Pavo stops abruptly, our footsteps echoing. “They are close to us now,” he says, smelling the air so theatrically, I snort back a bark of laughter. “I can scent their great power.”
“So powerful they smell?” I itch my chin. “Interesting.”
“You have absolutely no concept of such power.”
“Enlighten me, then,” I cajole. “The Ancient Ones hide all the way down here like a mischief of sewer rats. Even you’ve got to agree that doesn’t necessarily ring to the tune of—”
“They are not hiding,” he states dryly. “If it weren’t for the thousand layers of pure iron separating them from Earth, what exactly do you think would happen?”
“The gluttons would eat everybody?”
“Every single soul,” Pavo raves evangelically. “Every single one on Earth—in only days.”
“An endeavor the Muted would surely assist with.”

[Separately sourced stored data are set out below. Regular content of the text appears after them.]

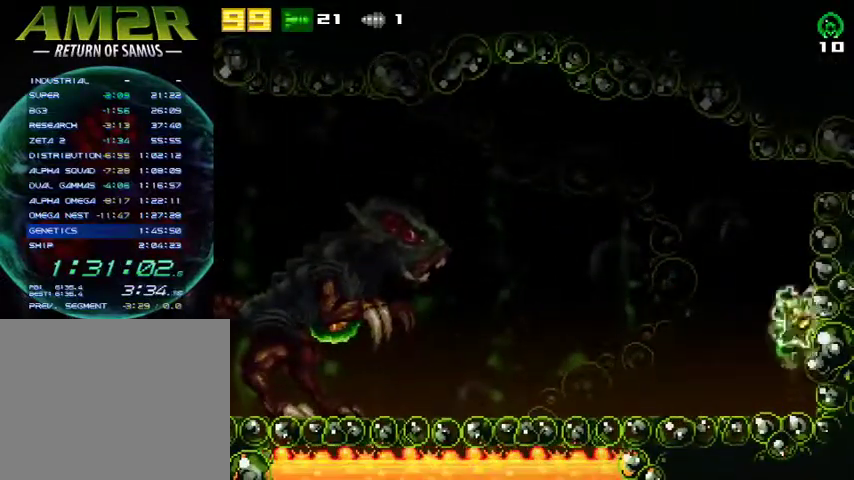
{"buttons": ["CROSS", "DPAD_RIGHT"], "right_stick": "center", "events": [[133, "CROSS", "up"], [133, "DPAD_RIGHT", "up"], [167, "DPAD_LEFT", "down"], [200, "CROSS", "down"], [267, "DPAD_LEFT", "up"], [300, "DPAD_RIGHT", "down"]]}
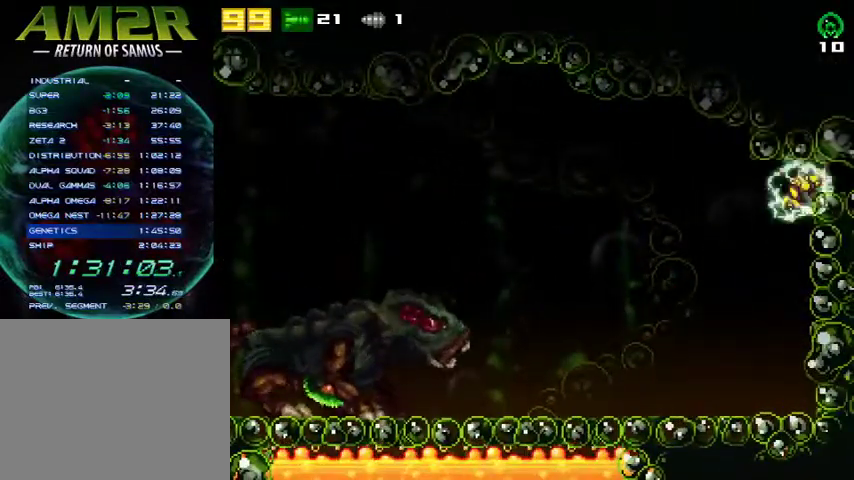
{"buttons": [], "right_stick": "center", "events": [[33, "CROSS", "up"], [467, "DPAD_RIGHT", "up"]]}
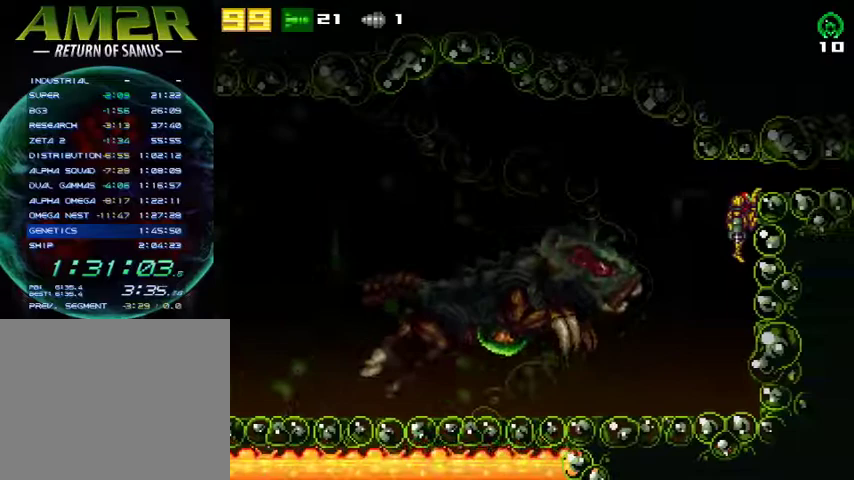
{"buttons": ["CROSS", "DPAD_RIGHT"], "right_stick": "center", "events": [[33, "DPAD_DOWN", "down"], [67, "DPAD_DOWN", "up"], [167, "DPAD_RIGHT", "down"], [300, "CROSS", "down"]]}
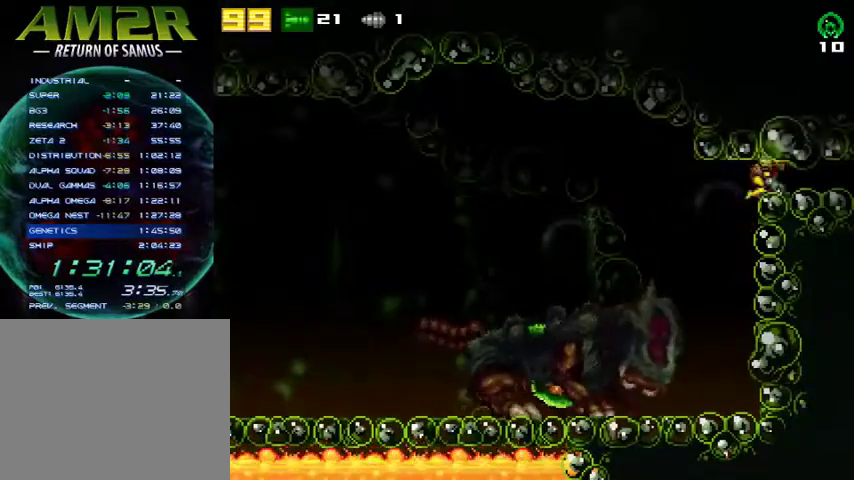
{"buttons": [], "right_stick": "center", "events": [[33, "CROSS", "up"], [167, "DPAD_RIGHT", "up"]]}
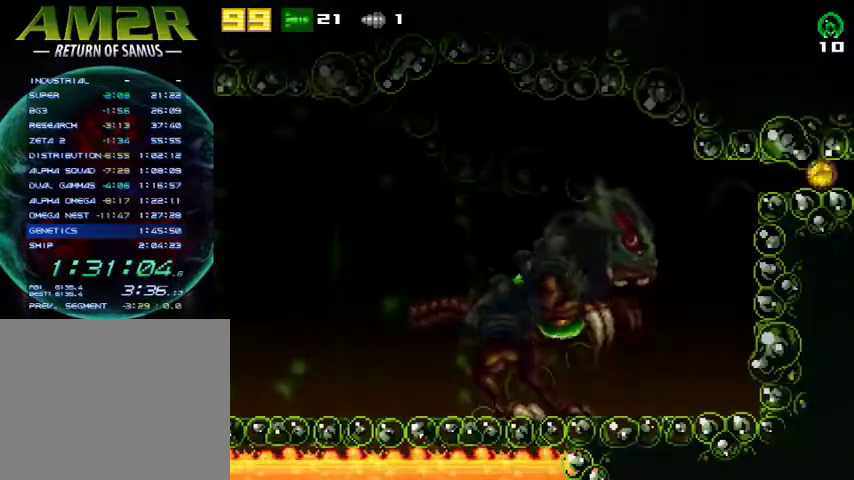
{"buttons": [], "right_stick": "center", "events": []}
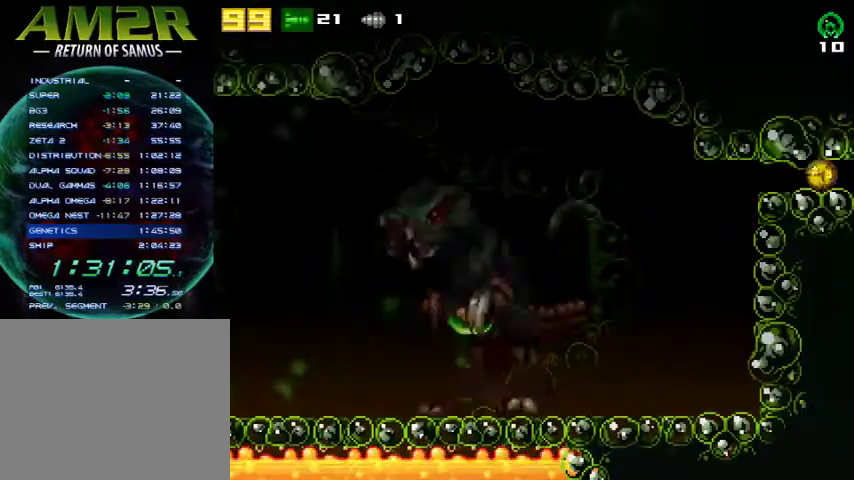
{"buttons": ["DPAD_LEFT"], "right_stick": "center", "events": [[167, "DPAD_LEFT", "down"]]}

“Indeed,” he replies, sucking on a fang while mulling over a thought I’m not privy to. “Those with true power, Apollo, are never actually free.”
“You’re welcome, you imbecile.”
We waltz into a large hall, empty except for the geometric tangle of Borealian letters strung along the walls like garlands of spruce during the holidays. It’s eerie, really. These strings of words: a billowing, sharp sort of language I’ll never know.
Again, no furniture. No décor. Nothing.
Not even a single rug to smother the echo of our footsteps as we traverse the stretch of metal flooring. I gaze up to a ceiling vaulted so high, it’s endless.
A very distinct architecture.
And perhaps the Borealian’s only measure of creativity.
These far-reaching ceilings and twisted catacombs carving through a massive block of iron, like water beating away at rock until creating the masterpiece of a canyon.
“What’s it like, earthling?” Pavo’s voice echoes. “Trying to understand true power when all you have ever experienced is the very opposite?”
“I don’t need to understand,” I answer blandly, a grotesque memory fluttering to life in my mind: a body swinging like a pendulum from the rafters, singing a song of old wood straining.
My heart’s scream, when my lips wouldn’t part for one.
My first big betrayal. My last, too.
With another deep sigh, I shake the memory loose, trying to rid myself of it altogether. A waste of energy—like a poison that can’t be metabolized, forever stirring in my veins.
“Unlike your Ancient Ones, I’m not interested in power.”
“What could possibly interest you more?”
“Something they’ll never have,” I say blandly. “A soul.”
“Is that why you did it?” I realize Pavo’s stopped walking, an ominous twinkle to his pitch-black eyes. “Why you returned to the Ora? To save your soul?”
I stare back at him, no longer a boy afraid of dying or a boy afraid of loss—but a full-grown man who’s already died, who’s already lost every-fucking-thing he’s ever truly loved.
And therefore has nothing left to fear.
“I said I’d be more interested in having a soul,” I say, all of a sudden so angry, I yank my leash right out of Pavo’s grasp and start walking without his escort. “Not that I have one.”